Wheelchair Basketbrawl Challenge gives students new perspectives

WKU students watched as participates and students played a game during the Wheelchair Basketbrawl Challenge at the Preston Center on Thursday. The Wheelchair Basketbrawl Challenge was presented by Student Disability Services as part of Disability Awareness Month. 

Lauren Lorance

There was standing room only as the Music City Lightning took the court at the Wheelchair Basketbrawl Challenge Thursday night in the Preston Center.

Three bleachers, spilling with students, sat near the basket as other newfound fans stood along the sidelines.

The Lightning, a wheelchair basketball team out of Nashville, played a scrimmage, then invited students to play.

Chicago freshman Corey Stevens, 19, worked up the nerve to get in the game.

“I just wanted to see how it feels to get to go up and down the court in a wheelchair and play basketball because I’ve been playing all my life, able to use my two legs,” Stevens said. “I just wanted to see and feel the difference.”

Stevens said he now has a better appreciation for people in wheelchairs.

“I can honestly say you’ve got to be in more shape in a wheelchair than actually on your legs because you’ve got to have good upper body strength because that’s all you use is your upper body,” Stevens said. “It’s a lot of hard work.”

Senior Andrea Weaver, 23, of Elizabethtown, Ky., said her arm strength wasn’t up to snuff to compete with the professional team.

“It’s really hard,” Weaver said. “They make it look really easy. When you get out there, it’s really, really hard pushing and trying to hold the basketball. When you try to shoot, you can’t jump, can’t do anything. But I tried.”
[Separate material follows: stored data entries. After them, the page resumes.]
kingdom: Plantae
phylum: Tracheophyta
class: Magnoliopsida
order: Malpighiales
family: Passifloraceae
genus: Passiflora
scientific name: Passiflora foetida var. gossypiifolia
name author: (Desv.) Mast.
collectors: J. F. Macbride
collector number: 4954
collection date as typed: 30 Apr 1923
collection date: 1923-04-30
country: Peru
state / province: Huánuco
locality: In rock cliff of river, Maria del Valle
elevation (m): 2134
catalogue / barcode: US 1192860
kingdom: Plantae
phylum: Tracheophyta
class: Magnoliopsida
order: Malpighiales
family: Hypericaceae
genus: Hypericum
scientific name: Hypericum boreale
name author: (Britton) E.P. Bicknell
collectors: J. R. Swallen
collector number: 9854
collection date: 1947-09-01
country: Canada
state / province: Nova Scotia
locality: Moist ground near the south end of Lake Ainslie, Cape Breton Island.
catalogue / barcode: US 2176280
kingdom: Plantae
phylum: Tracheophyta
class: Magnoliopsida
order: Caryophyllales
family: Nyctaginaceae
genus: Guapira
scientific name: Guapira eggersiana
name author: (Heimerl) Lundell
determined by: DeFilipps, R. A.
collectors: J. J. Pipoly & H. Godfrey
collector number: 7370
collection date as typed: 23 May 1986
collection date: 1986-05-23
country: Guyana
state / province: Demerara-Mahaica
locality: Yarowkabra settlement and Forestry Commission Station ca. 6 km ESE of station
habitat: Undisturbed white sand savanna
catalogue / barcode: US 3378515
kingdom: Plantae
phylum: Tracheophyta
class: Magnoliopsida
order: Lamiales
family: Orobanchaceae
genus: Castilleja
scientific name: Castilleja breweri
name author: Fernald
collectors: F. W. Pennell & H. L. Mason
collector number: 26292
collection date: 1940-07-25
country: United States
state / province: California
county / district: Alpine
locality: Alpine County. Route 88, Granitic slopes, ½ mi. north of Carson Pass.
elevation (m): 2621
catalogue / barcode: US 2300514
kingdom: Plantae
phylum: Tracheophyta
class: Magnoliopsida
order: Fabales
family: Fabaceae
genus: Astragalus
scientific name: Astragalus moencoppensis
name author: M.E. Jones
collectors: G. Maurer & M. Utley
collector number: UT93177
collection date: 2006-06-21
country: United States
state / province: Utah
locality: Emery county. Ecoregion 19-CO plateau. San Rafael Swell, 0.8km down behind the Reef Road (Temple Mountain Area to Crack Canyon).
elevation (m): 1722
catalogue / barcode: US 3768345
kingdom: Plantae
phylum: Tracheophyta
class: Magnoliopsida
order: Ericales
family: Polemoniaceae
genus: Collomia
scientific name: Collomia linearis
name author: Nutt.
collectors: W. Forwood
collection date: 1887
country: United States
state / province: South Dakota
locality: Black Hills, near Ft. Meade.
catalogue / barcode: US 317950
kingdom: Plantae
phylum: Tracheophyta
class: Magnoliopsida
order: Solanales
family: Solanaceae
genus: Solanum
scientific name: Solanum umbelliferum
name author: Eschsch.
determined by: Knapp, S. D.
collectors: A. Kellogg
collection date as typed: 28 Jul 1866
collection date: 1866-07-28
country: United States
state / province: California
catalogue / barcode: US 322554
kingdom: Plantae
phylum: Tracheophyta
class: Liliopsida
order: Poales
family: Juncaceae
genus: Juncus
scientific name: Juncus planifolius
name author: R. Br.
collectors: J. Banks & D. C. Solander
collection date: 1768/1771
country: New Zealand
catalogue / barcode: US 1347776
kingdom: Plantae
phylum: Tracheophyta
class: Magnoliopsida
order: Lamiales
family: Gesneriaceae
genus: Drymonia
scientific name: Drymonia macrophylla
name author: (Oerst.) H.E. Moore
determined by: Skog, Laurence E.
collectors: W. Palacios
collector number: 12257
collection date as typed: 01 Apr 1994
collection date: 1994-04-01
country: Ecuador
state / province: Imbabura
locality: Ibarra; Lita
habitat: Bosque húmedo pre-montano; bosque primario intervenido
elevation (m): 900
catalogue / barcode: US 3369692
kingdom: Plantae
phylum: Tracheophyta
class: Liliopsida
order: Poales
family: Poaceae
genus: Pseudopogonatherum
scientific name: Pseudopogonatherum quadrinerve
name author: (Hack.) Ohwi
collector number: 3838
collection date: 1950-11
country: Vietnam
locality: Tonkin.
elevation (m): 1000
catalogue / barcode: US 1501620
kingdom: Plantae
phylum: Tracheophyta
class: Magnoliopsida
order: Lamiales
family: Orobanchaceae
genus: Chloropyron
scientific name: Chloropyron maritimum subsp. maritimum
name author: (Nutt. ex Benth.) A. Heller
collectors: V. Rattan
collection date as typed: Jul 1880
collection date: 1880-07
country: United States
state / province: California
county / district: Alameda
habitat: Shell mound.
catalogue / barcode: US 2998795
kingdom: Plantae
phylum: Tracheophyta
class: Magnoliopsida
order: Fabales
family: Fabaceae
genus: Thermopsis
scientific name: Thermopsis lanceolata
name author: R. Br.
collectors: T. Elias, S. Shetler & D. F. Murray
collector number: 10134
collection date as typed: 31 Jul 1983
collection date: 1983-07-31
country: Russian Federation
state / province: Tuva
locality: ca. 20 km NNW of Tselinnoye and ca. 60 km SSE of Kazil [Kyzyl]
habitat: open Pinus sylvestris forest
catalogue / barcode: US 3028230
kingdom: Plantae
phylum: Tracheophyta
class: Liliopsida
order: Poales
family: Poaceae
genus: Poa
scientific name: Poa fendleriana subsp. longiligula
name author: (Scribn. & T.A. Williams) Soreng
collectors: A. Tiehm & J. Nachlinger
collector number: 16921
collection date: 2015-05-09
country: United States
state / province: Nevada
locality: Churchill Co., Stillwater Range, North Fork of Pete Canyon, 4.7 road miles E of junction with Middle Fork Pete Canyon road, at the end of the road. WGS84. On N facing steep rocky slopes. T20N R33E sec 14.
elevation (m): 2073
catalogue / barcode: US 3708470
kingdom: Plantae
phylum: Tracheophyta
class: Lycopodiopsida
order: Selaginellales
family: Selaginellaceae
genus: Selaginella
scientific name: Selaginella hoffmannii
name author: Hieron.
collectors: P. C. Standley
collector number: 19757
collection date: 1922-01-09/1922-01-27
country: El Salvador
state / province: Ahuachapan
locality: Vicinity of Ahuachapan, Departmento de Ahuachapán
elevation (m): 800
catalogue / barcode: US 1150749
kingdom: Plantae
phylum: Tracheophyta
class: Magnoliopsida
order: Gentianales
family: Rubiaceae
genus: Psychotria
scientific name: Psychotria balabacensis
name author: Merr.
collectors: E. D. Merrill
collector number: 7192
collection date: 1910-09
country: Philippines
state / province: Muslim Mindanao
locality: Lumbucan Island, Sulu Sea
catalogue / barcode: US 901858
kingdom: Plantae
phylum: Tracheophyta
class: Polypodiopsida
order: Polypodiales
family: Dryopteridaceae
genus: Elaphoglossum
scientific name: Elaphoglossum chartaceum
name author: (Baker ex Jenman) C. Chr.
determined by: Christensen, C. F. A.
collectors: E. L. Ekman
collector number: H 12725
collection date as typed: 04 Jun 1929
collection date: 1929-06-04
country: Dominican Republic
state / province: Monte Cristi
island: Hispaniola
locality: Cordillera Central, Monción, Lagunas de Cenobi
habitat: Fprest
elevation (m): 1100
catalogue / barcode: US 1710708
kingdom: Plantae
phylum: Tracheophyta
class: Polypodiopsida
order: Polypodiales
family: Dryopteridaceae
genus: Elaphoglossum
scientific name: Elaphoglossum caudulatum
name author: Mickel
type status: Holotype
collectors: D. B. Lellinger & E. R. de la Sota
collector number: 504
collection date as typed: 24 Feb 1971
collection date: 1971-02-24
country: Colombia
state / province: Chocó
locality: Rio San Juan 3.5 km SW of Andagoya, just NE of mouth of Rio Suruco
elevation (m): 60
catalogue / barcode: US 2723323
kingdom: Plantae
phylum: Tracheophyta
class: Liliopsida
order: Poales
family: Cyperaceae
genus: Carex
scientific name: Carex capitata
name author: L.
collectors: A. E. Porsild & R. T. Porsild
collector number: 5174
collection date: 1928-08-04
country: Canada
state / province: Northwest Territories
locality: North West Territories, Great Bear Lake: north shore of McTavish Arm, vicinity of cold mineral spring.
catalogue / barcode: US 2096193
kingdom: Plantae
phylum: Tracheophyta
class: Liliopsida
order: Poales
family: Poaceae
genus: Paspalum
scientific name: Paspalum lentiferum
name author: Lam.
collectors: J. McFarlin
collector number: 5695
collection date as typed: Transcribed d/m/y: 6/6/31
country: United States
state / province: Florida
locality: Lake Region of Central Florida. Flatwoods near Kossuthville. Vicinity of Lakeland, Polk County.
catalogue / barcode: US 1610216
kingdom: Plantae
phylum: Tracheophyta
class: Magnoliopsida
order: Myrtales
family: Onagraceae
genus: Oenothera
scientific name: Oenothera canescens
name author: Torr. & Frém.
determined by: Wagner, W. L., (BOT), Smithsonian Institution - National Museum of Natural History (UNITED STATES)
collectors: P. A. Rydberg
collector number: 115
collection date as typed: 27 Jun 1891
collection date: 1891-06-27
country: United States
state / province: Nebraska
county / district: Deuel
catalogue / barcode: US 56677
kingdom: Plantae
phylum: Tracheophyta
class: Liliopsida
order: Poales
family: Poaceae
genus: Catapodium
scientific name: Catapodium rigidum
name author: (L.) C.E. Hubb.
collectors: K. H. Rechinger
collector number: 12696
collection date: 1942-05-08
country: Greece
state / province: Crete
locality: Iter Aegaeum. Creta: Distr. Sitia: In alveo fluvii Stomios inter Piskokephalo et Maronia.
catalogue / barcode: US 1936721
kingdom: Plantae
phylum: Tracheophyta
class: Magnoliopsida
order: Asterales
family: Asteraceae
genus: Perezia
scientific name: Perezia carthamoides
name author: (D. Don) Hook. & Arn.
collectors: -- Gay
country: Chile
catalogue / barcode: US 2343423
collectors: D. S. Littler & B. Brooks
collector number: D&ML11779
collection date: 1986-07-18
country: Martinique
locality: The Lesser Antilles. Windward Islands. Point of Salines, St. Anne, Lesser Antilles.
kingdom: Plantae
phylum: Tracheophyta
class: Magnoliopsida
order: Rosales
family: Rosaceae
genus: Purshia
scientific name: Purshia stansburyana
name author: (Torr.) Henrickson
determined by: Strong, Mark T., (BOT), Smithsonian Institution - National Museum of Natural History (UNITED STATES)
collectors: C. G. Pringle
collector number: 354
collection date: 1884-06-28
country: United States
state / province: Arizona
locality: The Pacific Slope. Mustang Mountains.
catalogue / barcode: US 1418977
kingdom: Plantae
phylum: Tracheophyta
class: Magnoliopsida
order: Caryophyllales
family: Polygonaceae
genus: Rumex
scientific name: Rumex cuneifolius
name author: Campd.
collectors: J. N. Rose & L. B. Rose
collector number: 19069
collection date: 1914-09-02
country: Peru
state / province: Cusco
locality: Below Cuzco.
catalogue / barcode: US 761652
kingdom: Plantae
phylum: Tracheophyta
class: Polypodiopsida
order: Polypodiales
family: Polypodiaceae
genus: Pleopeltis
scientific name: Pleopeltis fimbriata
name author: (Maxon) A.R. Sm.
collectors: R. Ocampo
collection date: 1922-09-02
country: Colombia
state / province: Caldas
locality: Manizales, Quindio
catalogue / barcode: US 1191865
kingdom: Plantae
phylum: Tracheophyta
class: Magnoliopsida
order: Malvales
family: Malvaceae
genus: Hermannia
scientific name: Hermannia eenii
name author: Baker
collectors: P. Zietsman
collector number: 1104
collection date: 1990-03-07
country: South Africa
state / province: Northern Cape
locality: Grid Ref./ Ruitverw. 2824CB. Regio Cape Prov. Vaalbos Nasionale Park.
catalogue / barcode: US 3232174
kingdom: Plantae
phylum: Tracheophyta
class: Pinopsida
After playing alongside the Lightning, Stevens said disabled people shouldn’t be underestimated.

“I respect them more,” Stevens said. “I don’t take their game as a joke. They are capable of doing it just as well as we are.”

Freshman Damion Wheeler, 18, of Hopkinsville, Ky., said he’d seen the wheelchair sport on T.V. before and wanted to see it live.

Although Wheeler said the Lightning outplayed him and the other students that got in the game, it was still a fun learning experience.

“I just noticed that no matter if you have a disability, if you want to work hard and do what you got to do, there ain’t nothing you can’t do,” Wheeler said. “Now I just realize that they’re just people just like we are.”